Chamado de “celeiro do mundo”, o segmento vem batendo recordes. (Foto: Agência Brasil)
De acordo com o professor da Fundação Escola de Comércio Álvares Penteado (FECAP), José Luiz Tejon Megido, a pandemia propiciou a busca por mais segurança alimentar em muitas nações. O medo do desabastecimento, fomentou a busca por estoques de segurança. "Quem tem matérias-primas para vender encontra nesse ano um ótimo campo para superar resultados econômicos e financeiros. E o Brasil tem commodities para vender. Enquanto o Departamento de Agricultura dos Estados Unidos acaba de divulgar seu mais novo relatório de oferta e demanda de produtos agrícolas, reduzindo a estimativa de produção global de soja de 362,05 milhões para 361 milhões de toneladas, no Brasil teremos uma safra recorde", destaca.

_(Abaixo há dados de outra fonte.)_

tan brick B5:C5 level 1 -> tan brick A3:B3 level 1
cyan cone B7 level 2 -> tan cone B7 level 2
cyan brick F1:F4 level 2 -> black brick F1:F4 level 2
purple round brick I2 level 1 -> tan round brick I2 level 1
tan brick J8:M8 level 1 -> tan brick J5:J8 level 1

Geração de energia alternativa e novos emprego
O Fórum Econômico Mundial, em parceria com a Accenture, divulgou em fevereiro uma nova análise em várias regiões, explorando o caminho das concessionárias em meio à pandemia de Covid-19 em curso e as oportunidades para acelerar o crescimento econômico e a transição para energia limpa. Um Grupo de Ação da Indústria que incluiu mais de 25 empresas de serviços públicos globais e empresas de tecnologia de energia buscou avaliar de forma holística os resultados econômicos, ambientais, sociais, bem como desdobramentos técnicos de potenciais soluções de energia.

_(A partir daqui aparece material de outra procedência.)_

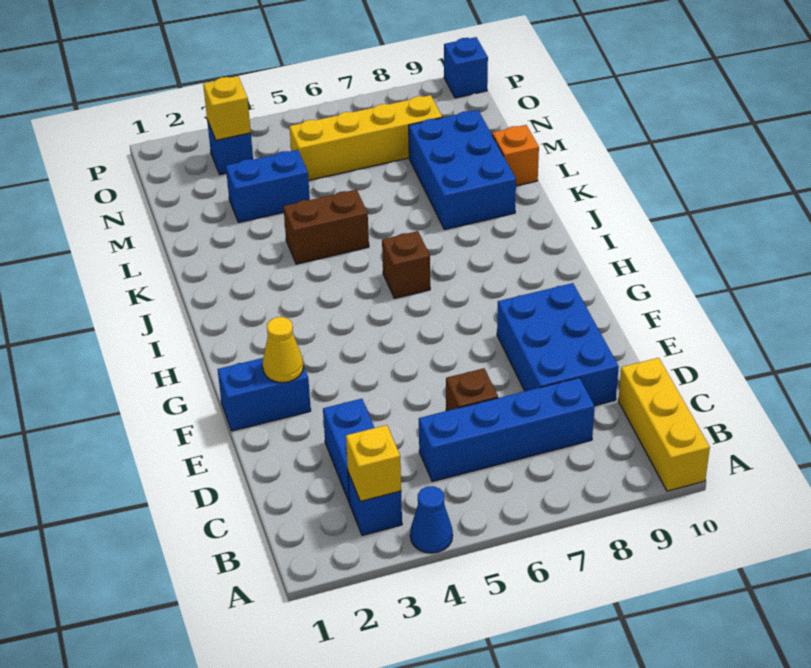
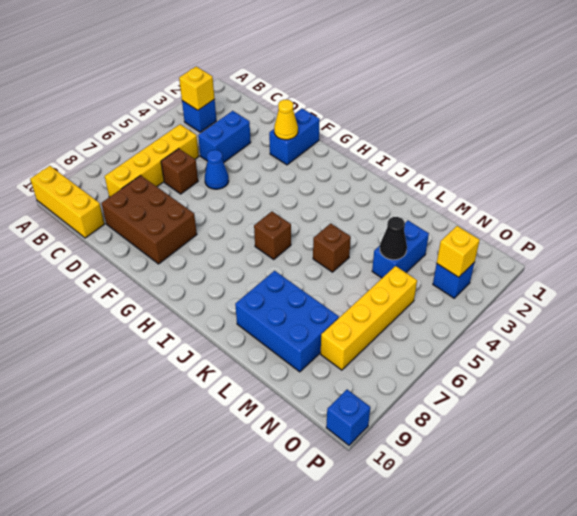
blue cone A4 level 1 -> blue cone E5 level 1
blue brick C3:D3 level 1 -> blue brick D3:D4 level 1
blue brick C5:C8 level 1 -> yellow brick C5:C8 level 1
blue brick D8:F9 level 1 -> brown brick D8:F9 level 1
brown brick K4:K5 level 1 -> brown brick K5 level 1
orange brick L10 level 1 -> none
none -> black cone M4 level 2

A análise revelou que no Brasil, nos próximos cinco anos, os investimentos da indústria de energia alternativa – como a solar e a eólica - e o impacto da digitalização das cidades para um modelo mais inteligente e eficiente podem gerar mais que 1,2 milhão de novos empregos e reduzir em 28 toneladas a emissão de CO².
Na análise, foram mapeados diversos elementos da cadeia de valor do setor elétrico no País, como emissão de gás carbônico, pegadas d’água, acesso a eletricidade, qualidade do ar, resiliência e segurança do setor, qualidade de serviços e flexibilidade. No entanto, foram aspectos como impactos no emprego e na economia, eficiência do setor e produtividade, investimento estrangeiro, atualização de sistemas e competitividade que se destacaram no cenário nacional.
Com o mapeamento do setor elétrico brasileiro, foi possível identificar um modelo que pode direcionar a transformação e atualização do País em termos de energia, utilizando sua grande fonte de energia hidrelétrica como alicerce para sustentar a população enquanto investimentos em fontes alternativas de energia ganham força, como a solar e a eólica, bem como o investimento em cidades integradas e inteligentes.
O relatório traz, ainda, que a demanda por energia no País deve triplicar até 2050, o que fortalece a necessidade de investimentos no setor. Para isso, o Brasil deve precisar de ao menos 38 novas linhas de distribuição de energia com mais de 5 mil quilômetros de extensão, o que significa um investimento de mais de R$ 10 bilhões.